Even with the announcement that Lumia handset sales increased by 27% compared to the last quarter of 2012, Nokia could not get away from the fact that it's two largest businesses "device and services" and " Nokia Siemens Networks" both lost significant business. Nokia has been anchoring its hope on Lumia phone sales to help the company turn the ship around. In the first quarter of this year the company sold 5.6 million units, which was up from 4.4 million the previous quarter. But overall net sales fell 20 percent to 5.9 billion euros from a year earlier, while phone volumes tumbled 30 percent on the previous quarter.
The "device and services" division has been the bread and butter business for the company. It is a bit worrisome when the less-expensive mobile phone arena lost volume and average selling price.
Investors are getting skittish and it's understandable why they are. Stephen Elop, the chief executive, made the decision to set the sails of the company into the winds of opportunity that Windows software would bring even though it was untried. He estimated that the transition would take a couple years and that was two years ago but the company has yet to show a turnaround.
Everyone who has invested in the company wants to see it profit and stop bleeding cash. Having to get rid of the dividend and sell its headquarters just to lease it back to boost its bottom line is getting old. While the company sells more regular mobile phones than smartphones its future is going to depend on those high-margin smartphones and the company is going to have to grow those. But Samsung and Apple have no desire to, and are showing signs of giving up their market share. Just to let you see in comparison of what Nokia is up against: in the same quarter that the company shipped 5.6 million units, up 27%, Samsung shipped 61.6 million units and Apple shipped 36.9 million iPhones. And very soon Samsung's Galaxy S4 is going to be coming out and is expected to do very well.
Trying to Jump Start Low-end Phone Sales
In an attempt to address the company's recent slump in low-end phones in emerging markets, the Lumia 520 is well priced, less than $200 and this should help the company battle low-end android smartphones in markets like China and India. In regions like South Asia, the Middle East and Africa, Nokia is very popular and the Lumia brand is expanding the Windows 8 phone to its less expensive price point models in these regions that is intended to boost sales in a popular region already.
I believe the key to the company's success will be addressing the supply constraints the company had the fourth quarter of last year in China. If you would remember, the Lumia 920 was launched by three large carriers in China as the year ended. Initial response was overwhelming and the demand was great but the mobile carriers sold out within hours. Nokia could not replace the phones. It is planning to launch its cheaper line of phones starting with China Mobile its 720, 620, 520 models ahead of Samsung, LG, or even BlackBerry's launch of its mid-range BB10 handsets later this year. This will give it a jump on the competition and if the phones are well received sales should continue to help lift the company.

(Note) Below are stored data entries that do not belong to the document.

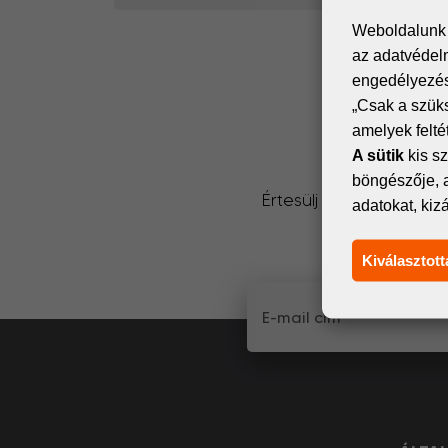
Weboldalunk s
az adatvédelm
engedélyezése
„Csak a szük
amelyek felt
A sütik
kis sz
böngészője, 
Értesülj elsőként a dig
adatokat, kiz
küldünk
Kiválasztott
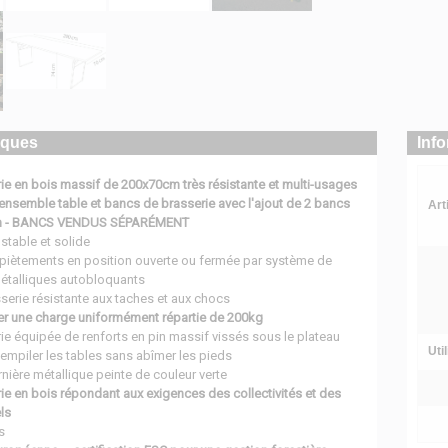
iques
Inf
ie en bois massif de 200x70cm très résistante et multi-usages
ensemble table et bancs de brasserie avec l'ajout de 2 bancs
Art
m - BANCS VENDUS SÉPARÉMENT
stable et solide
piètements en position ouverte ou fermée par système de
étalliques autobloquants
serie résistante aux taches et aux chocs
er une charge uniformément répartie de 200kg
ie équipée de renforts en pin massif vissés sous le plateau
Uti
empiler les tables sans abîmer les pieds
nière métallique peinte de couleur verte
ie en bois répondant aux exigences des collectivités et des
ls
s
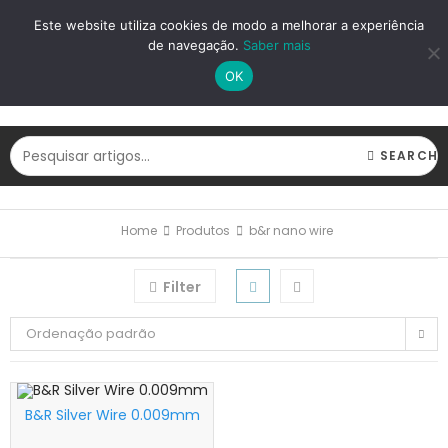
LOGIN
REGISTAR
Este website utiliza cookies de modo a melhorar a experiência
de navegação.
Saber mais
OK
SEARCH
Home
Produtos
b&r nano wire
Filter
Ordenação padrão
B&R Silver Wire 0.009mm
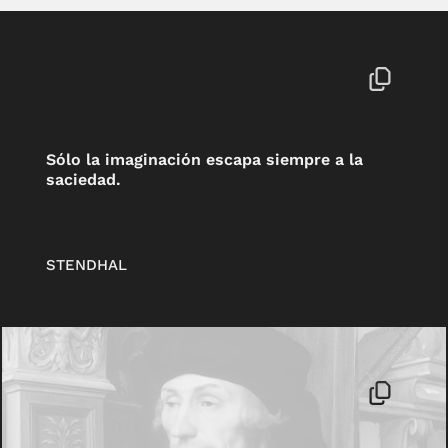
Sólo la imaginación escapa siempre a la
saciedad.
STENDHAL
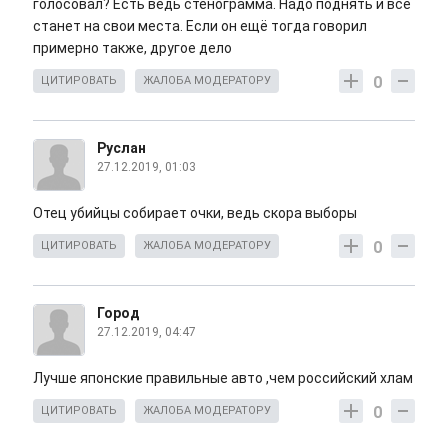
голосовал? Есть ведь стенограмма. Надо поднять и все
станет на свои места. Если он ещё тогда говорил
примерно также, другое дело
0
ЦИТИРОВАТЬ
ЖАЛОБА МОДЕРАТОРУ
Руслан
27.12.2019, 01:03
Отец убийцы собирает очки, ведь скора выборы
0
ЦИТИРОВАТЬ
ЖАЛОБА МОДЕРАТОРУ
Город
27.12.2019, 04:47
Лучше японские правильные авто ,чем российский хлам
0
ЦИТИРОВАТЬ
ЖАЛОБА МОДЕРАТОРУ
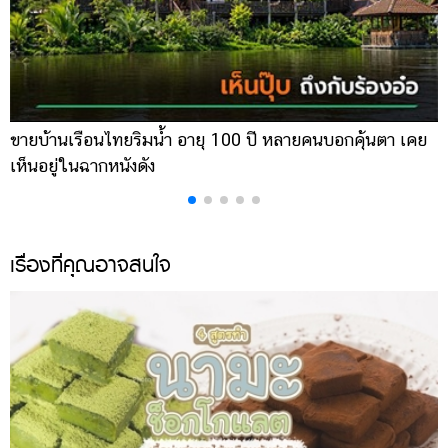
ขายบ้านเรือนไทยริมน้ำ อายุ 100 ปี หลายคนบอกคุ้นตา เคย
ผ
เห็นอยู่ในฉากหนังดัง
เ
เรื่องที่คุณอาจสนใจ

Uncertainty Still Persists
I am of the opinion that the company's focus on the Windows phone in the smartphone industry is the key to its future success and we need to see the Windows phone sustain itself and grow in popularity because the viable alternatives just aren't there. The Windows phone is the only alternative to the iOS and Android operating systems. BlackBerry's BB10 is unproven and uncertain so there's not much I can comment on that yet. I am sure investors want to see the Windows phone grow fat and happy on android and iOS market share but the challenge is great and this is not something that could happen quickly.
If the company would become an "Android" company, then it would have to compete directly with Samsung, HTC, Sony and LG plus many other handset makers in the emerging markets. How would it be able to differentiate itself against the crowd as it struggles, and how would it market directly against a company like Samsung? The Windows phone gives the company more opportunity for marketing power behind its Lumia brand and it also has Microsoft (MSFT) behind it promoting its platform. So the Windows platform makes sense for Nokia because it does set the company apart and gives it a trumpet to sound that is all its own. But at the same time, as goes the Windows phone so it looks like Nokia might go. Food for thought investors, food for thought.